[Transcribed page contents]
BEGIN
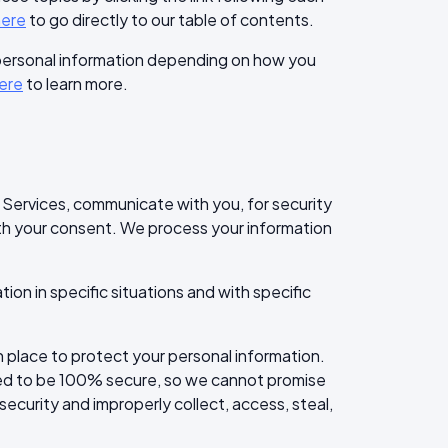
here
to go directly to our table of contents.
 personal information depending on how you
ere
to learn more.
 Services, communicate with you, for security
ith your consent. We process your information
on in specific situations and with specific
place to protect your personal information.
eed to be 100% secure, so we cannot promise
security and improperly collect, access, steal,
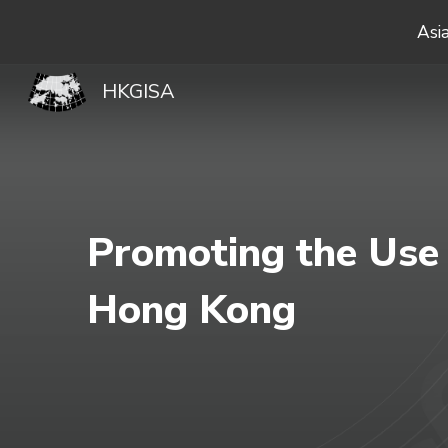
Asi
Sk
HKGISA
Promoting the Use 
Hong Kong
END
### To-do item:
Lines from the one holding "place to protect your personal information." down to the last line of the entries above must be retyped exactly, inclusive of both, with no pictures and nothing else.

### Expected output:
place to protect your personal information.
eed to be 100% secure, so we cannot promise
security and improperly collect, access, steal,
Asi
Sk
HKGISA
Promoting the Use 
Hong Kong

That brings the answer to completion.